Tuesday, September 3, 2013

Tropical Estates & The Casino House Connection

Tropical Estates Ad - 10/20/63
The Casino House Built by 'Val' and Lee Valentine, Completed 1964

In August 2011 we learned that a portion of Paradise Palms had been carved into a place called Tropical Estates.  Towards the final two years of Paradise Palms’ build-out most of the individual home builders began distinguishing themselves and their homes through sub-marketing names, a trend which we still see carried out in present-day master planned communities.  Priced between $33,000 and $66,500 – a hefty $248,600 to $497,300 in 2013 dollars – Tropical Estates were modern ranch-style homes which lined both sides of Pawnee Drive between Sioux and Oneida Way, all 300 feet of Nakona Lane, and Commanche Drive between the western edge of the Algonquin Circle cul-de-sac and Nakona Lane.  It also appears that Tropical Estates stretched into the western portions of Seneca Lane, Ottawa Drive and Seneca Circle - including the handful of large two-story models that are on those streets, which explains the heftier price tags that Tropical Estates garnered. 
 
Valentine's Day Themed Tropical Estates Ad - 2/2/64

Featured in the Tropical Estates models were sunken Roman Baths, showers with planters in them and decorative concrete block-enclosed courtyards.  Some of the most unique concrete block patterns are found in the Tropical Estates homes that aren't seen elsewhere in Paradise Palms.  It’s these features that help to spot the difference between the Americana Homes and Tropical Estates homes on Seneca Lane and Ottawa Drive - as the Tropical Estates homes start mid-block, the tell-tale Tropical Estates features are the presence of the front courtyards and unique decorative screen block, features that Americana didn't offer. 
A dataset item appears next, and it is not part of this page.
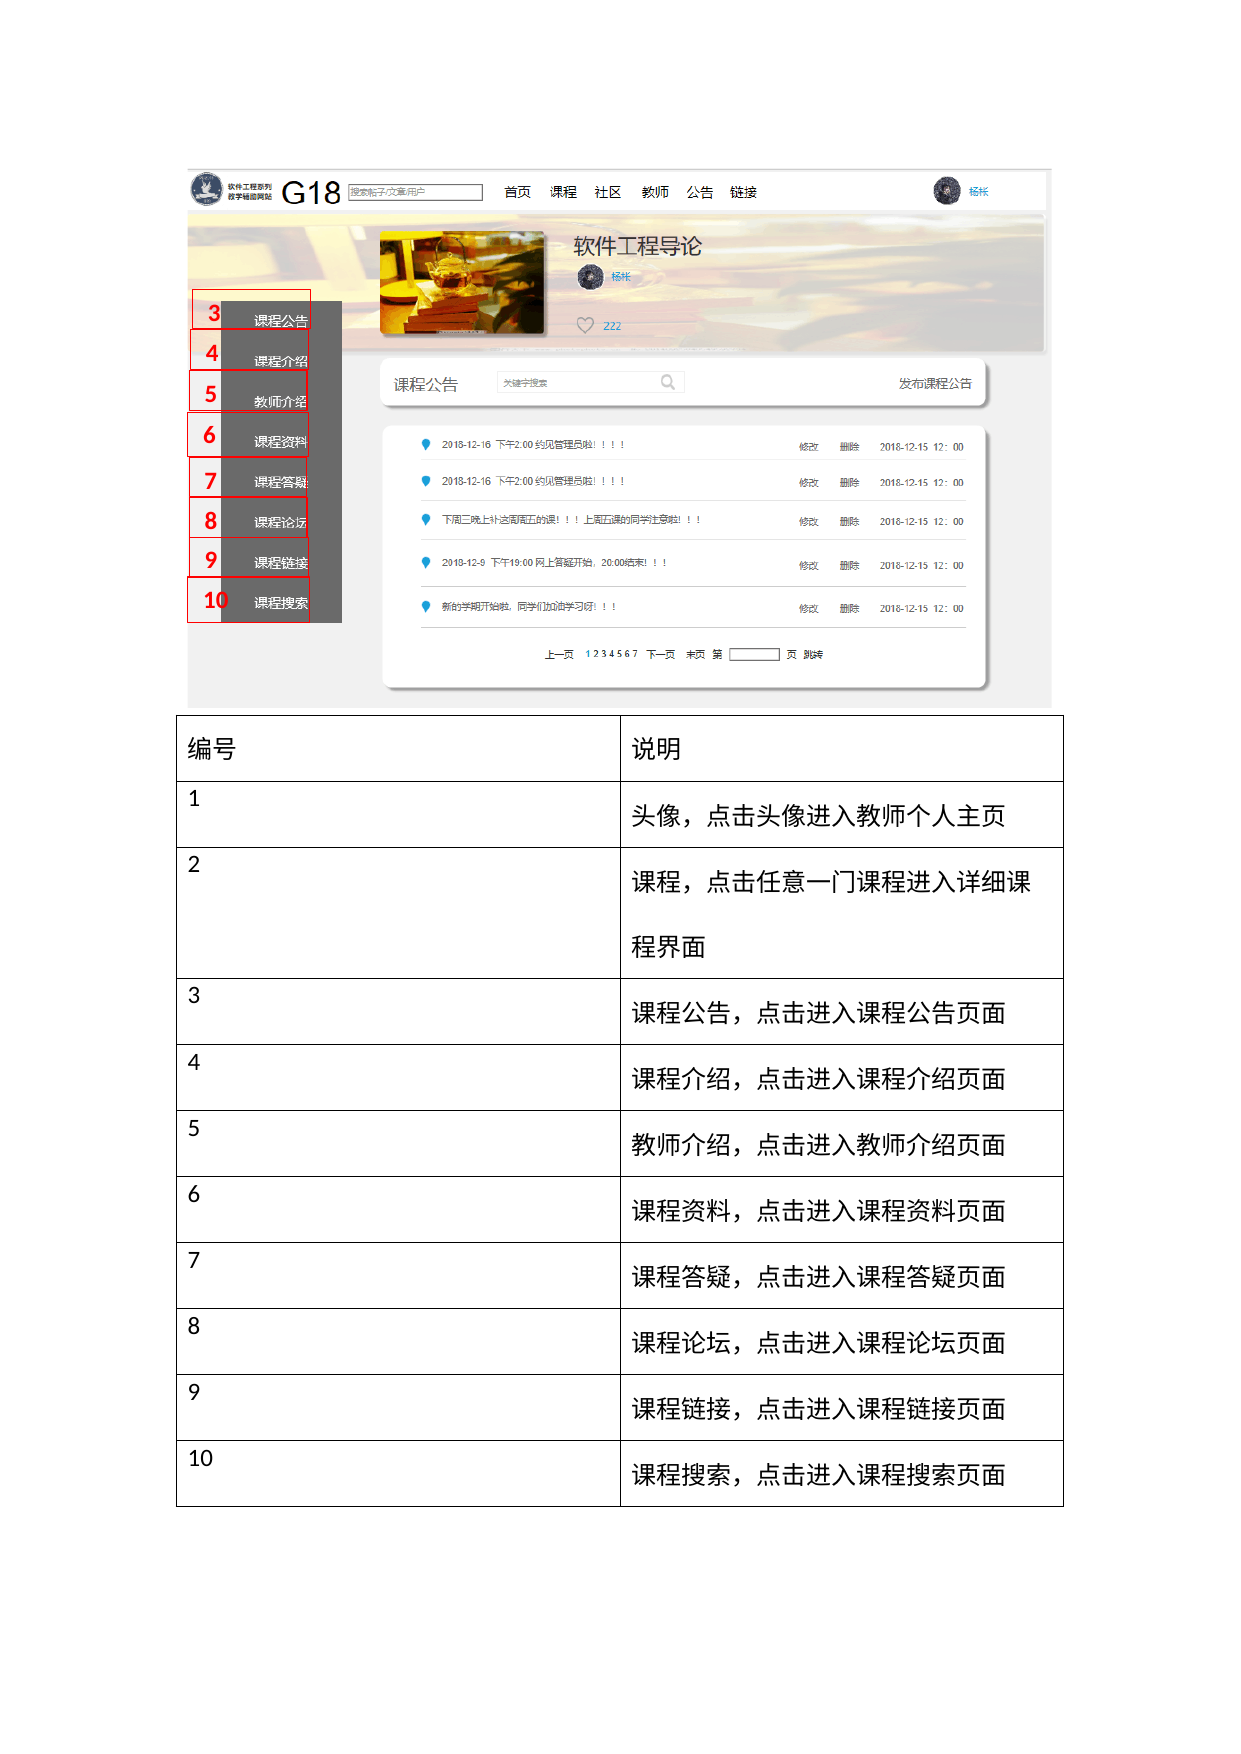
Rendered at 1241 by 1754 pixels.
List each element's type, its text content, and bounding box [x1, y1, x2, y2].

Original Tropical Estates Royal Blue Sunken Roman Tub (Photo Courtesy Brian Moy)

Examples of Tropical Estates Decorative Concrete Block, Typically Not Seen On Other Paradise Palms Homes

Examples of Tropical Estates Decorative Concrete Block, Typically Not Seen On Other Paradise Palms Homes
In August 1964 the Las Vegas Sun ran an article featuring husband and wife team Val and Lee Valentine, owners Vallee Development who were the builders behind Tropical Estates, standing in the backyard of their newly constructed home on the 1st and 18th holes of the Stardust Country Club, at the end of Cochise Lane.   This home is more commonly referred to as ‘The Casino House’ for its starring role in the 1995 film Casino, and is one that draws quite a few visitors to Paradise Palms.  The article gives some great insight into builders Val and Lee Valentine, who built the home based on a modified version of one of their Tropical Estates homes. 

Distant Cousins?  The former Valentine Residence (Above) and a Tropical Estates Home (Below)
Lee Valentine, a diminutive platinum-blonde, had been building houses in Bakersfield, Visalia and Lemore California with her husband Val until 1962 when the decided to transplant their large family-owned and run business to booming Las Vegas.  Building semi-custom homes at Tropical Estates was their first foray into building in Las Vegas, which was soon followed by Bella Estates at the southwest corner of Decatur and Edna.

Vallee Development employed children, in-laws, siblings, nephews, aunts and uncles and of Val and Lee.  The 5,400 square-foot nine-room, five bathroom home on Cochise Lane was a perfect place for family gatherings when the Valentine’s weren’t hard at work.  It’s unclear what became of the Valentines as ownership of their home on Cochise Lane was in a different name by 1966, and construction of phase one of Bella Estates ended in 1965 with six years passing before phase two resumed in 1971; however, their nephew, Don Spence lives nearby in the home once occupied by Lee’s sister and brother-in-law, near Sahara and 15th Street.  

Las Vegas Sun , 8/16/64

While the photo quality is a bit grainy, seen in the background is the brand-new Stardust Golf Course, with newly planted pine trees.  Seen across the driving range and 1st and 9th fairways are the backs of the green and white custom ranch-style home on Spencer Street, the Palmer & Krisel Model 8B to the south of it, and the custom home that Tim Olson owns to the south of that.